Domenico di Tommaso Bigordi Ghirlandaio (1449-1494) was born in Florence and lived there most of his life, with the exception of living in Rome for a time. His father was a goldsmith, skilled in making garlands, and that is how Ghirlandaio received his name. He is supposed to have studied under Alesso Baldovinetti and often worked with his brothers Benedetto and Davide. In his later years one of his assistants was Michelangelo. He also had one son, Ridolfo, who became a noted painter.

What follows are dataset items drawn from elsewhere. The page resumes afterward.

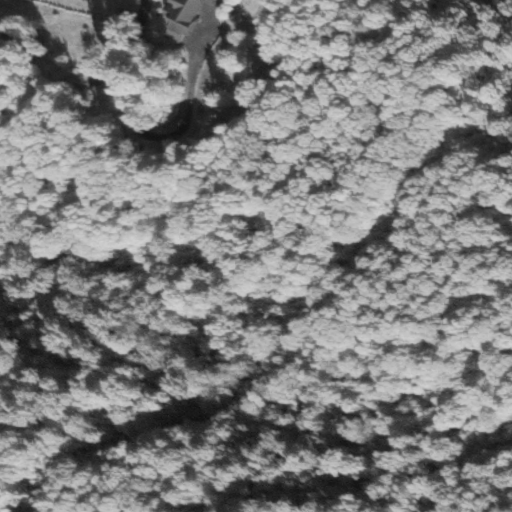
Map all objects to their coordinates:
building: (195, 7)
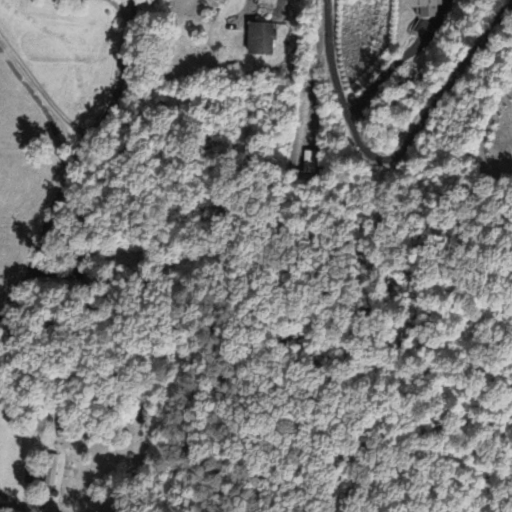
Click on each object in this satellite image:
building: (422, 5)
building: (261, 38)
road: (83, 168)
building: (51, 471)
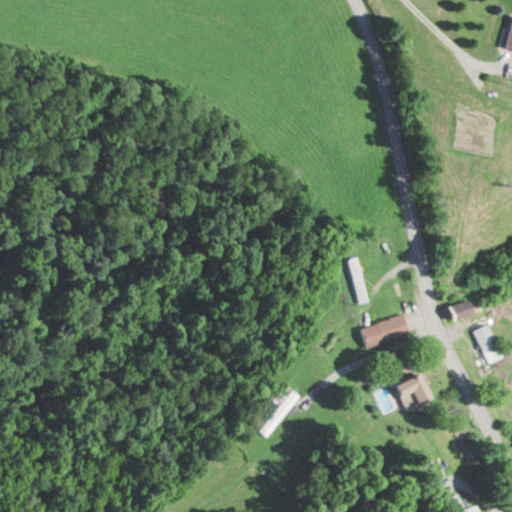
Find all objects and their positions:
building: (507, 34)
road: (454, 47)
road: (415, 242)
building: (356, 280)
building: (456, 309)
building: (384, 331)
building: (510, 339)
building: (491, 352)
building: (409, 391)
building: (279, 413)
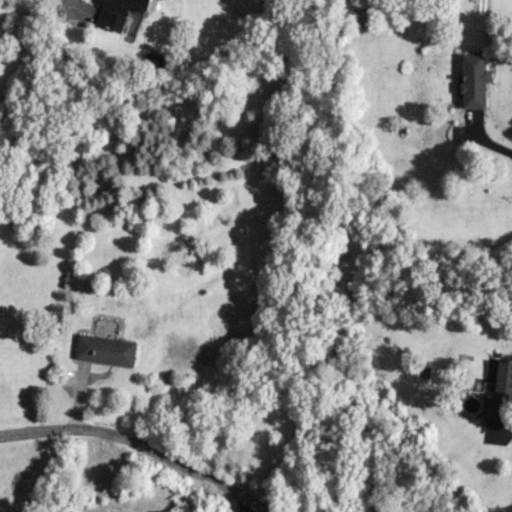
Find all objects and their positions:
building: (120, 11)
building: (473, 80)
building: (105, 350)
building: (500, 391)
road: (138, 445)
road: (242, 505)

Ghirlandaio's works portray a realism distinctive of the Florentine School, but also a naturalism distinctive of Flemish painting. As with most artists of the time, he was greatly influenced by the Antique world. Ghirlandaio was also excellent at incorporating portraits into religious works. This can be seen in the Calling of the First Apostles located in the Sistine Chapel in Rome. Here, members of the Florentine colony are watching over this Biblical event. In Italy, Pope Sixtus IV had recently been accused, along with others, of conspiring to murder members of the Medici family; therefore, it has been said that portraying members of the Florentine colony in the Calling was politically motivated. An interesting fact is that Ghirlandaio never experimented with oil painting like many of his contemporaries. Instead he often used tempera, like on his altarpiece for the Sassetti Chapel at Santa Trinita in Florence. During his lifetime he was considered a dull painter compared to others like Botticelli and thus he never received a commission from the Medici family. In the last few years, however, people have begun to understand his style and are now hailing him as one of the great painters of the Renaissance.

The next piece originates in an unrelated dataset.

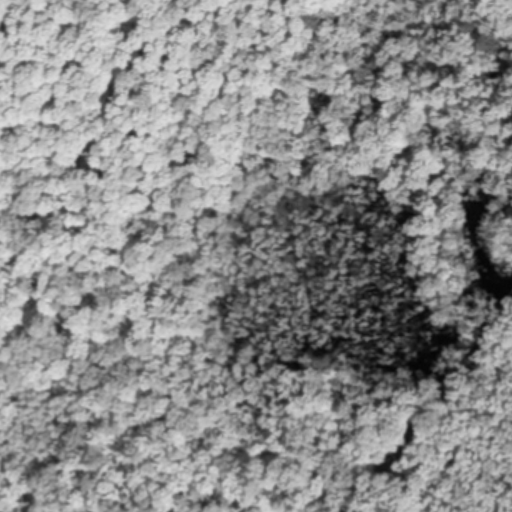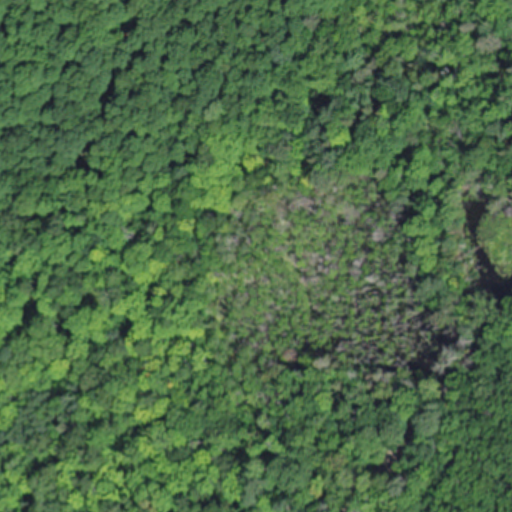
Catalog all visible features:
road: (428, 401)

Leave me to work while you make provision, because, now that I have begun to master my art, I feel sorry that I am not employed to paint the entire circuit of the walls of Florence. -Domenico Ghirlandaio, remark to his brother David, quoted in Vasari, Lives of the Painters (1568)
So fond was he of work and so anxious to please that he directed his pupils to accept whatever commissions should be brought to his workshop, even though it were hoops for the women's baskets, declaring that if they would not paint them he would do it himself, and that no one should leave his shop dissatisfied. -Giorgio Vasari, Lives of the Painters (1568)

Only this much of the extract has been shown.